Page images with extracted text:
------------------------------------------------

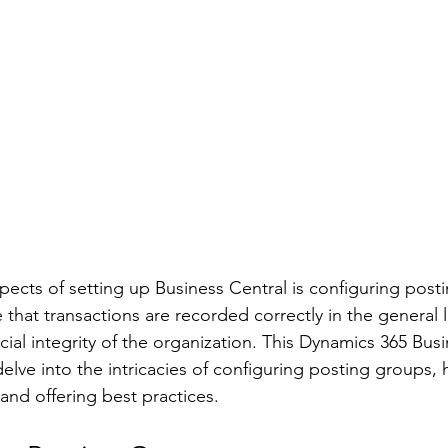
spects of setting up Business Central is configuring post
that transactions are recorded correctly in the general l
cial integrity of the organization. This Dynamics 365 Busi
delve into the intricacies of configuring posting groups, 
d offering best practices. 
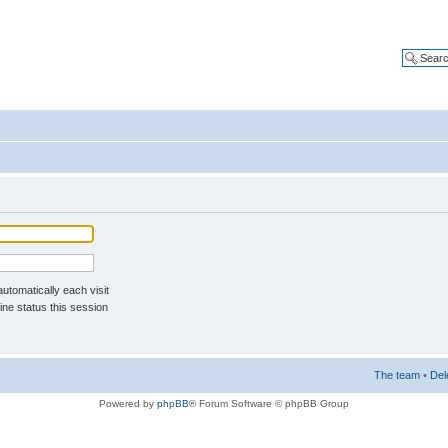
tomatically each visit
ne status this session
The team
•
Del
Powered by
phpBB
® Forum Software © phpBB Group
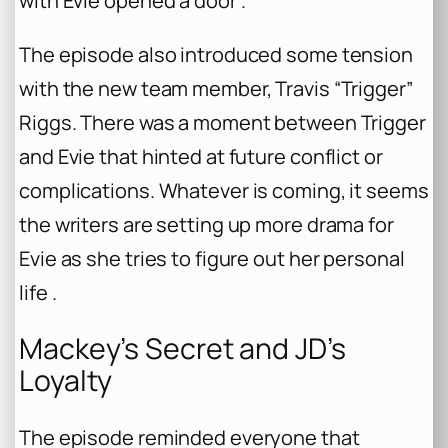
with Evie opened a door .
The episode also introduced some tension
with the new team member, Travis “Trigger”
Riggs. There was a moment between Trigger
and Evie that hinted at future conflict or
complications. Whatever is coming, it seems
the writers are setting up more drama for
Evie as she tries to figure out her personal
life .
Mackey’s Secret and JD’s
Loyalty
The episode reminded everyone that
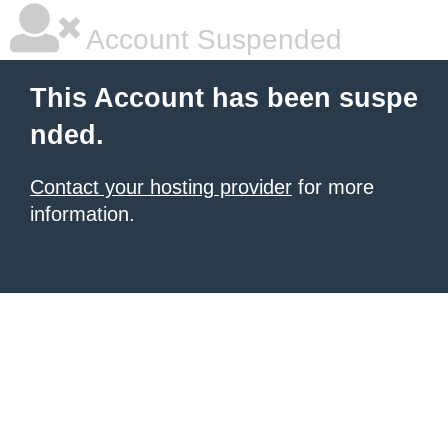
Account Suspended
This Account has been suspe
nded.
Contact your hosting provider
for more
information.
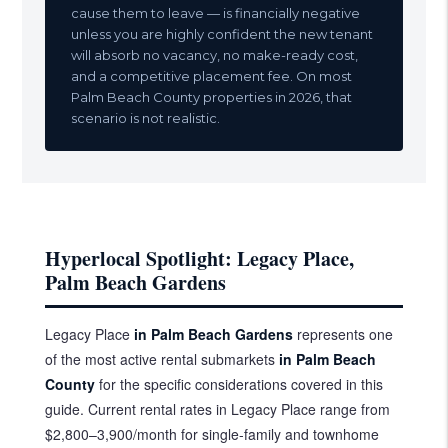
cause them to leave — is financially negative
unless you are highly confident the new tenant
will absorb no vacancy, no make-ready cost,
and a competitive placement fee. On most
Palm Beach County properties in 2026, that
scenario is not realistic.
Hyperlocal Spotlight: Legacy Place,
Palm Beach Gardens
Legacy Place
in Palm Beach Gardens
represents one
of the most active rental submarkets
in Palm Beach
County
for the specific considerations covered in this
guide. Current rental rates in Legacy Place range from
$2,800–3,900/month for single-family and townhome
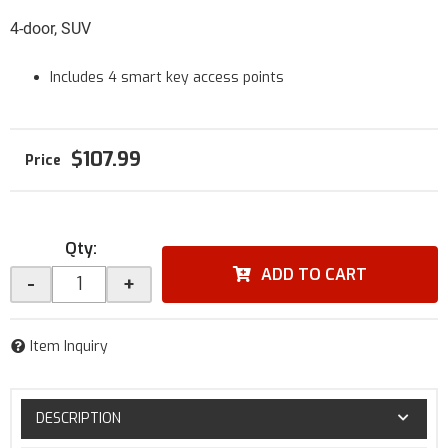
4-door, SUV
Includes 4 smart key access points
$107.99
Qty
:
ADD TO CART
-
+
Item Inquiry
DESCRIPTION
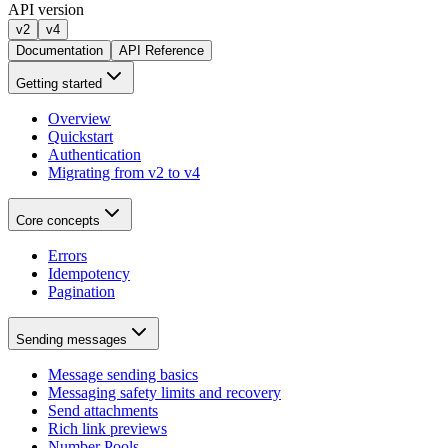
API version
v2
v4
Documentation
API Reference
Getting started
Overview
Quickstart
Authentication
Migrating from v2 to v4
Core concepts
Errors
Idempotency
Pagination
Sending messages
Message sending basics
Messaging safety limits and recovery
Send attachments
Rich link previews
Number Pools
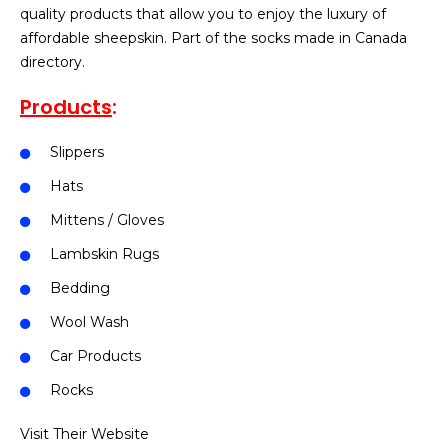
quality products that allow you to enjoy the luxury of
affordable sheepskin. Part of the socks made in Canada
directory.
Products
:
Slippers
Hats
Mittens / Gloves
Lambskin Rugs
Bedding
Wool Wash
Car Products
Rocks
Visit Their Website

------------------------------------------------

Exercise details => Put every line of the text extracted in the records above into a Markdown table with the columns "Line" and "Text", numbering each row and skipping blank lines. Omit the pictures from the table.

Result =>
| Line | Text |
|---|---|
| 1 | spects of setting up Business Central is configuring post |
| 2 | that transactions are recorded correctly in the general l |
| 3 | cial integrity of the organization. This Dynamics 365 Busi |
| 4 | delve into the intricacies of configuring posting groups,  |
| 5 | d offering best practices.  |
| 6 | tomatically each visit |
| 7 | ne status this session |
| 8 | The team |
| 9 | • |
| 10 | Del |
| 11 | Powered by |
| 12 | phpBB |
| 13 | ® Forum Software © phpBB Group |
| 14 | with Evie opened a door . |
| 15 | The episode also introduced some tension |
| 16 | with the new team member, Travis “Trigger” |
| 17 | Riggs. There was a moment between Trigger |
| 18 | and Evie that hinted at future conflict or |
| 19 | complications. Whatever is coming, it seems |
| 20 | the writers are setting up more drama for |
| 21 | Evie as she tries to figure out her personal |
| 22 | life . |
| 23 | Mackey’s Secret and JD’s |
| 24 | Loyalty |
| 25 | The episode reminded everyone that |
| 26 | Account Suspended |
| 27 | This Account has been suspe |
| 28 | nded. |
| 29 | Contact your hosting provider |
| 30 | for more |
| 31 | information. |
| 32 | cause them to leave — is financially negative |
| 33 | unless you are highly confident the new tenant |
| 34 | will absorb no vacancy, no make-ready cost, |
| 35 | and a competitive placement fee. On most |
| 36 | Palm Beach County properties in 2026, that |
| 37 | scenario is not realistic. |
| 38 | Hyperlocal Spotlight: Legacy Place, |
| 39 | Palm Beach Gardens |
| 40 | Legacy Place |
| 41 | in Palm Beach Gardens |
| 42 | represents one |
| 43 | of the most active rental submarkets |
| 44 | in Palm Beach |
| 45 | County |
| 46 | for the specific considerations covered in this |
| 47 | guide. Current rental rates in Legacy Place range from |
| 48 | $2,800–3,900/month for single-family and townhome |
| 49 | 4-door, SUV |
| 50 | Includes 4 smart key access points |
| 51 | $107.99 |
| 52 | Qty |
| 53 | : |
| 54 | ADD TO CART |
| 55 | - |
| 56 | + |
| 57 | Item Inquiry |
| 58 | DESCRIPTION |
| 59 | API version |
| 60 | v2 |
| 61 | v4 |
| 62 | Documentation |
| 63 | API Reference |
| 64 | Getting started |
| 65 | Overview |
| 66 | Quickstart |
| 67 | Authentication |
| 68 | Migrating from v2 to v4 |
| 69 | Core concepts |
| 70 | Errors |
| 71 | Idempotency |
| 72 | Pagination |
| 73 | Sending messages |
| 74 | Message sending basics |
| 75 | Messaging safety limits and recovery |
| 76 | Send attachments |
| 77 | Rich link previews |
| 78 | Number Pools |
| 79 | quality products that allow you to enjoy the luxury of |
| 80 | affordable sheepskin. Part of the socks made in Canada |
| 81 | directory. |
| 82 | Products |
| 83 | : |
| 84 | Slippers |
| 85 | Hats |
| 86 | Mittens / Gloves |
| 87 | Lambskin Rugs |
| 88 | Bedding |
| 89 | Wool Wash |
| 90 | Car Products |
| 91 | Rocks |
| 92 | Visit Their Website |